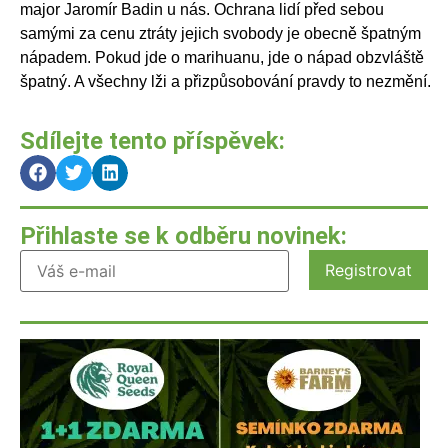
major Jaromír Badin u nás. Ochrana lidí před sebou
samými za cenu ztráty jejich svobody je obecně špatným
nápadem. Pokud jde o marihuanu, jde o nápad obzvláště
špatný. A všechny lži a přizpůsobování pravdy to nezmění.
Sdílejte tento příspěvek:
Přihlaste se k odběru novinek:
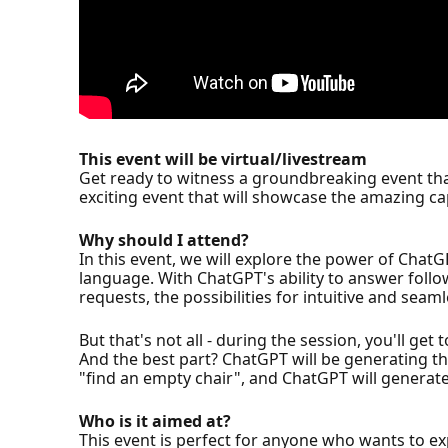
This event will be virtual/livestream
Get ready to witness a groundbreaking event that
exciting event that will showcase the amazing c
Why should I attend?
In this event, we will explore the power of ChatGP
language. With ChatGPT's ability to answer follo
requests, the possibilities for intuitive and seam
But that's not all - during the session, you'll g
And the best part? ChatGPT will be generating t
"find an empty chair", and ChatGPT will generat
Who is it aimed at?
This event is perfect for anyone who wants to ex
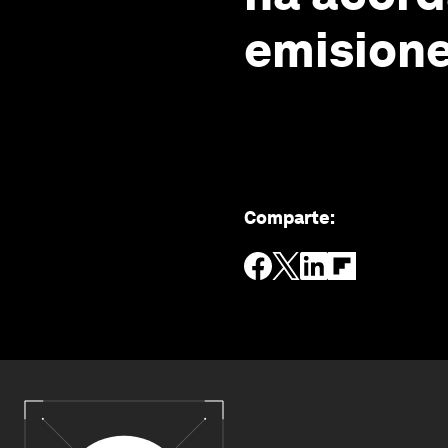
emisione
Comparte
:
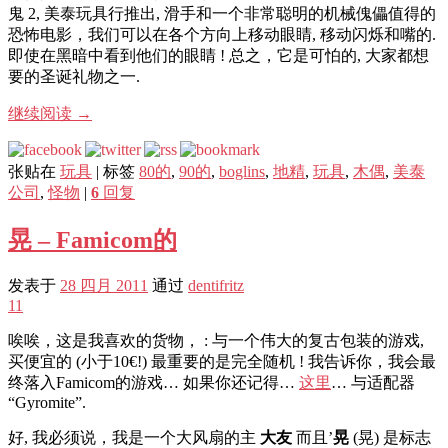
鬼 2, 美泰玩具行推出, 滑手和一个非常聪明的机械傀儡值得的
恐怖电影，我们可以在各个方向上移动眼睛, 移动闪烁和嘴的.
即使在黑暗中看到他们的眼睛 ! 总之，它是可怕的, 大家都想
要的圣诞礼物之一.
继续阅读
→
张贴在
玩具
|
标签
80的
,
90的
,
boglins
,
地精
,
玩具
,
木偶
,
美泰
公司
,
怪物
|
6
回复
晃 – Famicom的
发表于
28 四月 2011
通过
dentifritz
11
唉唉，这是我喜欢的货物， : 与一个伟大的复古包装的游戏,
买便宜的 (小于10€!) 最重要的是完全随机 ! 我告诉你，我会最
终落入Famicom的游戏… 如果你还记得…
这里
… 与适配器
“Gyromite”.
好, 我必须说，我是一个大风扇的主
大友
而且’
晃
(晃) 是标志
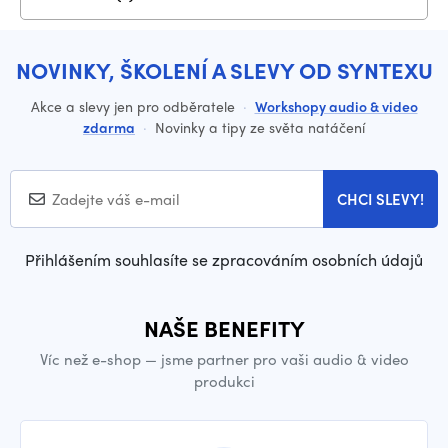
NOVINKY, ŠKOLENÍ A SLEVY OD SYNTEXU
Akce a slevy jen pro odběratele
·
Workshopy audio & video
zdarma
·
Novinky a tipy ze světa natáčení
CHCI SLEVY!
Přihlášením souhlasíte se zpracováním osobních údajů
NAŠE BENEFITY
Víc než e-shop — jsme partner pro vaši audio & video
produkci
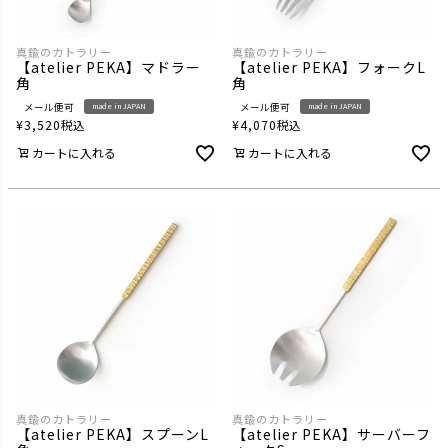
真鍮のカトラリー
真鍮のカトラリー
【atelier PEKA】マドラー
【atelier PEKA】フォークL
角
角
メール便可
メール便可
made in JAPAN
made in JAPAN
¥
3,520
税込
¥
4,070
税込
カートに入れる
カートに入れる
真鍮のカトラリー
真鍮のカトラリー
【atelier PEKA】スプーンL
【atelier PEKA】サーバーフ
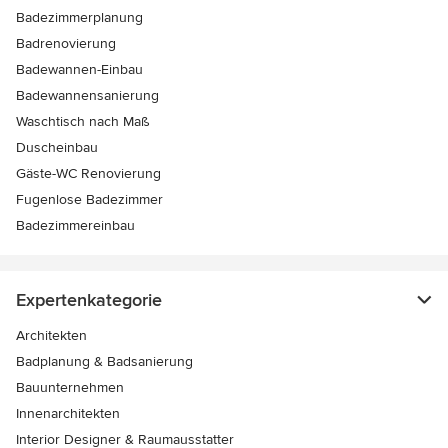
Badezimmerplanung
Badrenovierung
Badewannen-Einbau
Badewannensanierung
Waschtisch nach Maß
Duscheinbau
Gäste-WC Renovierung
Fugenlose Badezimmer
Badezimmereinbau
Expertenkategorie
Architekten
Badplanung & Badsanierung
Bauunternehmen
Innenarchitekten
Interior Designer & Raumausstatter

· · · · · · ·

§ ASSIGNMENT: Print, exactly as written, the lines above from the first one to the one containing "This event will be virtual/livestream". Leave out pictures.

§ WRITTEN RESPONSE:
major Jaromír Badin u nás. Ochrana lidí před sebou
samými za cenu ztráty jejich svobody je obecně špatným
nápadem. Pokud jde o marihuanu, jde o nápad obzvláště
špatný. A všechny lži a přizpůsobování pravdy to nezmění.
Sdílejte tento příspěvek:
Přihlaste se k odběru novinek:
This event will be virtual/livestream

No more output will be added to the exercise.